1. An apparatus for producing a DNA doped carbon cluster comprising a radio frequency current applying electrode which is composed of a porous material or a wire mesh capable of retaining a solution containing DNA, a grounding electrode placed opposite to the radio frequency current applying electrode, and a power source for supplying a radio frequency output to the radio frequency current applying electrode, wherein the grounding electrode bears hollow carbon clusters on its surface.

2. An apparatus as described in claim 1 for producing a DNA doped carbon cluster wherein the radio frequency current applying electrode composed of a wire mesh comprises a laminated electrode composed of two kinds of wire meshes having different mesh densities.
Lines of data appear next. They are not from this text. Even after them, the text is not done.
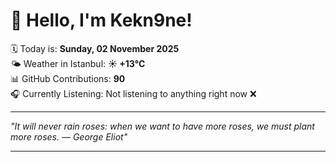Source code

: # 👋 Hello, I'm Kekn9ne!

🗓️ Today is: **Sunday, 02 November 2025**  
🌤️ Weather in Istanbul: **☀️   +13°C**  
📊 GitHub Contributions: **90**  
🎧 Currently Listening: Not listening to anything right now ❌

---

_"It will never rain roses: when we want to have more roses, we must plant more roses. — *George Eliot*"_

---
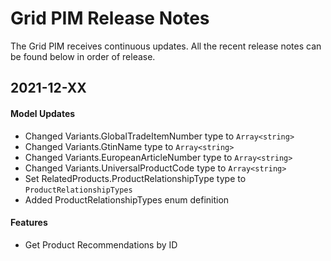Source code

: # Grid PIM Release Notes
The Grid PIM receives continuous updates. All the recent release notes can be found below in order of release. 

## 2021-12-XX
#### Model Updates
- Changed Variants.GlobalTradeItemNumber type to `Array<string>`
- Changed Variants.GtinName type to `Array<string>`
- Changed Variants.EuropeanArticleNumber type to `Array<string>`
- Changed Variants.UniversalProductCode type to `Array<string>`
- Set RelatedProducts.ProductRelationshipType type to `ProductRelationshipTypes`
- Added ProductRelationshipTypes enum definition

#### Features
- Get Product Recommendations by ID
3. An apparatus as described in claim 1 for producing a DNA doped carbon cluster wherein the solvent of the DNA containing solution is any one chosen from the group consisting of pure water, distilled water and liquid paraffin.
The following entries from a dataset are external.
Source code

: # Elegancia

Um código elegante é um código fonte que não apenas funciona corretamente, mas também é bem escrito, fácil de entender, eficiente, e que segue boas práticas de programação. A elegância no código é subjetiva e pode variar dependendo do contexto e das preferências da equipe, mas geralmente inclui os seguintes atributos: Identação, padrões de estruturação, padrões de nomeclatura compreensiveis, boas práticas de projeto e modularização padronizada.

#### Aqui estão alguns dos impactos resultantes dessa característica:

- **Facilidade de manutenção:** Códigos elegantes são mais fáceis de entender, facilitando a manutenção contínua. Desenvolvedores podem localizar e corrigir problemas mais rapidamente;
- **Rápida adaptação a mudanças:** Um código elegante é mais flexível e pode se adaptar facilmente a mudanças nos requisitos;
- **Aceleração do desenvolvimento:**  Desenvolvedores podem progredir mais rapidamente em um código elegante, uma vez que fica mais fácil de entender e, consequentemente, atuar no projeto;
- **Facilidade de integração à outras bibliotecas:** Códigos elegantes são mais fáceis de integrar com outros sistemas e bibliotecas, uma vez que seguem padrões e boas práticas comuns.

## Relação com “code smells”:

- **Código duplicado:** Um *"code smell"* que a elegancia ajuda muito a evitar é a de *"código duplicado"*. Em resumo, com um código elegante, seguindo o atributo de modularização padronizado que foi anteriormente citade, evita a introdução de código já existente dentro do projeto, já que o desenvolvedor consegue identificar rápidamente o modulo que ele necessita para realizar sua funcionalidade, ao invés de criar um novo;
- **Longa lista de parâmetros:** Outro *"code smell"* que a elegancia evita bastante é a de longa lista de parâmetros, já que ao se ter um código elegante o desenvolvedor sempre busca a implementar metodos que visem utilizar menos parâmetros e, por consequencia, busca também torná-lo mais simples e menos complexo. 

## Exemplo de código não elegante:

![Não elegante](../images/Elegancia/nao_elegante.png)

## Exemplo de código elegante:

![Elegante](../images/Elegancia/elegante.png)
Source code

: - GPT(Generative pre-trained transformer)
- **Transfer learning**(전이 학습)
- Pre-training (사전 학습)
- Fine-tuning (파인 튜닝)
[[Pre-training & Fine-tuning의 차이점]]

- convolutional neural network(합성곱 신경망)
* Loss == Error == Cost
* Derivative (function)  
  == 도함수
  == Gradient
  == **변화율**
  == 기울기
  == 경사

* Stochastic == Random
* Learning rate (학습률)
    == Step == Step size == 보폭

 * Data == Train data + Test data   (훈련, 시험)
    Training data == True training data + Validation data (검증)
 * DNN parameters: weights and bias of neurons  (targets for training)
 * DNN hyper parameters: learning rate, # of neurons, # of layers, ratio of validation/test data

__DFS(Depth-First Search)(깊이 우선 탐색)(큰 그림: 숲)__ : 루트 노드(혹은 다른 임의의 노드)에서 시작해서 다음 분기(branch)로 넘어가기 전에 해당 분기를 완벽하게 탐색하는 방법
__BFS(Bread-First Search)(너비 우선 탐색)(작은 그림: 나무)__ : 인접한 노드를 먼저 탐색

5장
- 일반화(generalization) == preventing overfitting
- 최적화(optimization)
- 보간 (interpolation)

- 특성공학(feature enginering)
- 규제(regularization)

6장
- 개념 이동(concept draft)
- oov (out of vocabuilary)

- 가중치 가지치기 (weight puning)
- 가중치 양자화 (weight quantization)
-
4. An apparatus for producing a DNA doped carbon cluster comprising a radio frequency current applying electrode composed of a porous material or a wire mesh capable of retaining a DNA containing solution, a grounding electrode placed opposite to the radio frequency current applying electrode, and a power source for supplying a radio frequency output to the radio frequency current applying electrode, wherein the solvent of the DNA containing solution is liquid paraffin.

5. An apparatus as described in claim 1 for producing a DNA doped carbon cluster, wherein the grounding electrode and the radio frequency current applying electrode are arranged on a silicon substrate.

6. An apparatus as described in claim 1 for producing a DNA doped carbon cluster, wherein the grounding electrode and the radio frequency current applying electrode are arranged on a glass substrate.

7. A method for producing a DNA doped carbon cluster comprising the step of applying a radio frequency output to a space between the radio frequency applying electrode retaining DNA and the grounding electrode placed opposite to the radio frequency applying electrode which bears hollow carbon clusters on its surface, so as to generate plasma in that space, thereby producing DNA doped carbon clusters.

8. A method for producing a DNA doped carbon cluster comprising the step of applying a radio frequency output to a space between the radio frequency applying electrode retaining DNA-containing liquid paraffin and the grounding electrode placed opposite to the radio frequency applying electrode so as to generate plasma in that space, thereby producing DNA doped carbon clusters.

9. A method as described in claim 7 for producing a DNA doped carbon cluster, wherein generation of plasma is achieved under the atmospheric pressure.

10. A DNA doped carbon cluster produced with an apparatus as described in claim 1.

11. A DNA doped carbon cluster produced by a method as described in claim 7.